Democracy doesn't work because it's obvious that it doesn't work. It takes like five minutes of concentrated thinking to figure out its basic problems. The best thing you can say about democracy is that it's the system with least bloody failure modes out of the systems we know. Belief that it "works" is just a propaganda all of us are constantly exposed to since primary school.


I think representative democracy and then specifically representative democracy with FPTP has been shown not to work, primarily because of the principal-agent problem and also the spoilt vote effect which in turn ensures a two-party system (i.e. Duverger's law).

Direct democracy with smaller electoral districts and a saner voting system could be more efficient, or at least have much higher response times. Of course you're still stuck with the self-fulfilling bottleneck that voters will seldom pick anything outside their cultural zeitgeist, but then it keeps the electoral system well contained and lets people focus more easily on actual activism.


The best thing you can't say about Winston "I am strongly in favour of using poisoned gas against uncivilised tribes" Churchill is that he wasn't Hitler or Stalin or the more freedom-loving but less talented people. I think his cute quote about democracy is similar, it sounds insightful until you compare it with anything more serious.

Democracy relates to various implementations of it like "blogging" does to "Wordpress version X.Y", and to various modes of control like an email from a friend does to spam containing a virus. There is a grey area, too, plenty of emails from real friends with viruses attached by intermediate servers.

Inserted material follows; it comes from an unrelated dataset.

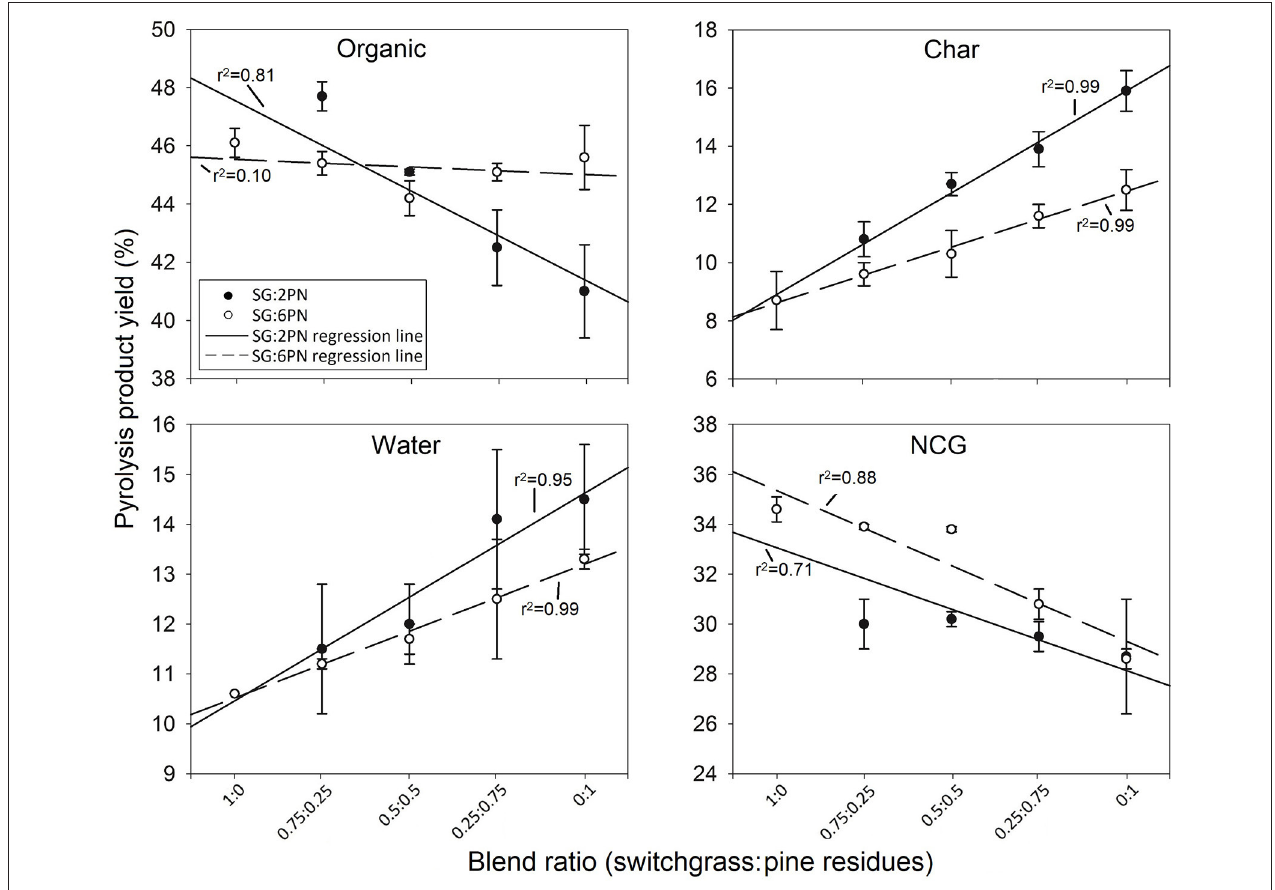
FIGURE 5 | Pyrolytic product yields of biochar, organic-phase bio-oil “organic,” water, and non-condensable gases (NCG) obtained by pure feedstocks and binary blends of switchgrass and pine residues.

I'd say the best thing you can say about democracy is that it scares power shitless, even when it's hardly effective and comes from the guts of people more than adult and focused thought and organizing. Once we ever being implemented without anyone who doesn't want it to work being involved, we can talk benchmarks. As it is, it's like writing a program in C, then letting a bunch of cats walk over the keyboard, then compiling, and saying C sucks.


That depends on what you consider "working". I would certainly consider most modern democracies to work, some slightly better than others. Certainly all modern democracies are stable and not threatened with catastrophic failure.

The democracy in the Weimar Republic didn't work by any reasonable definition because it was horribly designed. If the Nazis hadn't happened, someone else would've almost cetainly destroyed it sooner rather than later.


> Certainly all modern democracies are stable and not threatened with catastrophic failure.

What would you call climate change, or coming energy crisis, or degenerating trust of public in authority leading to things like anti-vaccination movements? I consider them existential threats to technological civilization. Those problems are issues of coordination, and they play right into failure modes of modern democracies. In this sense I consider them not "working".


I agree that there are times when it fails, although I am not so sure we would agree on when exactly that happens. But it's a bit of a stretch to say that anything not perfect does not work -- particularly since there isn't that much agreement about how it should work.